Works start on THRIVE a new CIF initiative dedicated to changing the lives of our young people
This week CIF supply partner Senate Mech have begun works to transform the Thrive premises into a ‘coffee shop’ style area dedicated to supporting key workers and the young people that they care for. CIF is hugely thankful to Senate Mech who are helping to modify the city centre premises kindly provided by The Regenda Group.
Thrive CIC exists in order to inspire and support young people in Liverpool City Region to secure meaningful employment so that they can live happy, safe and fulfilling lives.
Thrive focuses their programmes on young people who may face significant barriers to employment, particularly care-experienced young people and young people who have been struggling to find employment during Covid-19
CIF Director, Sara Lawton, set up Thrive CIC in April 2020 and is using CIF investment to kickstart Thrive. Future CIF investment generated by public-sector partners utilising CIF will be invested in Thrive offering a long-term, sustainable income stream for the CIC.
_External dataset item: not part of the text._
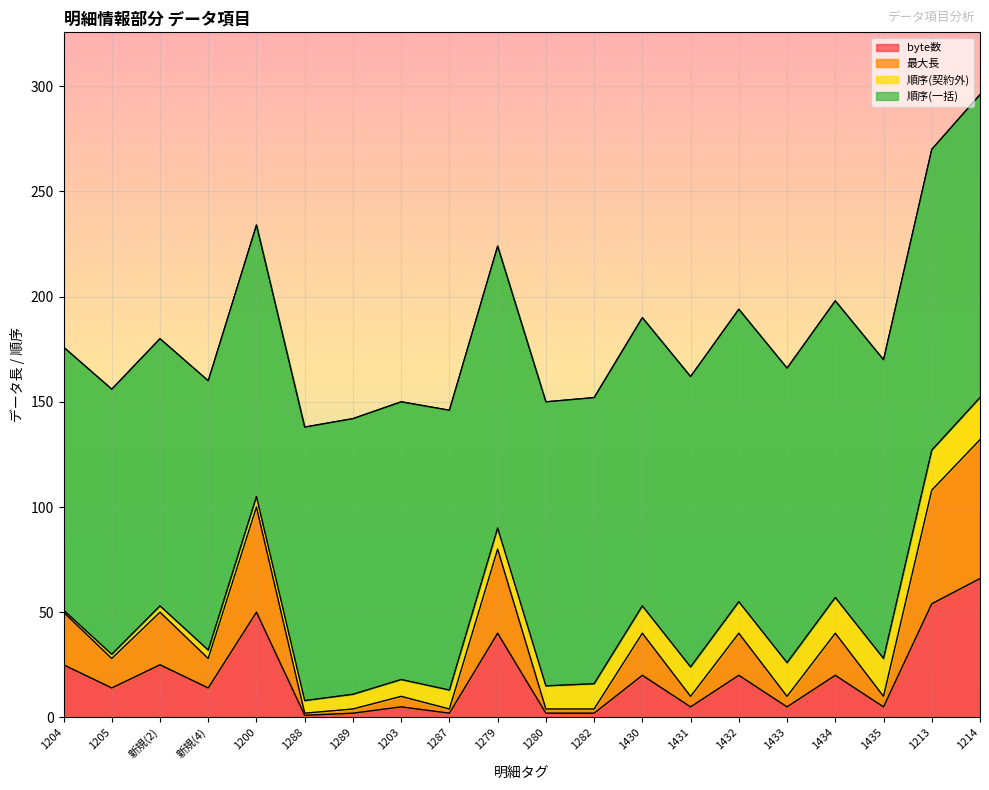

The byte数 series shows 40 at 1279. True or false?

True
Sara Lawton (CIF Director):
“Thrive has been made possible through the University of Liverpool, Liverpool City Council and the City of Liverpool College choosing to procure via CIF. Their understanding of the authentic social value CIF brings has enabled us to develop and fund a unique project designed to inspire future generations, to live happy safe and fulfilling lives.”
Many young people in LCR face considerable disadvantage when trying to secure meaningful work, which in turn can have a negative, long-lasting impact on their health and wellbeing, financial security and sense of purpose.
Socially excluded, vulnerable young people often find themselves furthest away from the job-market, and professionals around them often have limited tools and resources with which they can instigate real change. Care-experienced children are finding it particularly difficult to find work.
Government data reveals that of 19 to 21yr old care leavers:
- 6% were known to be in higher education
- 20% were in other education
- 25% were in training or employment and
- 39% were known to be not in education, employment or training (compared to around 12% of all young people aged 19 to 21 years).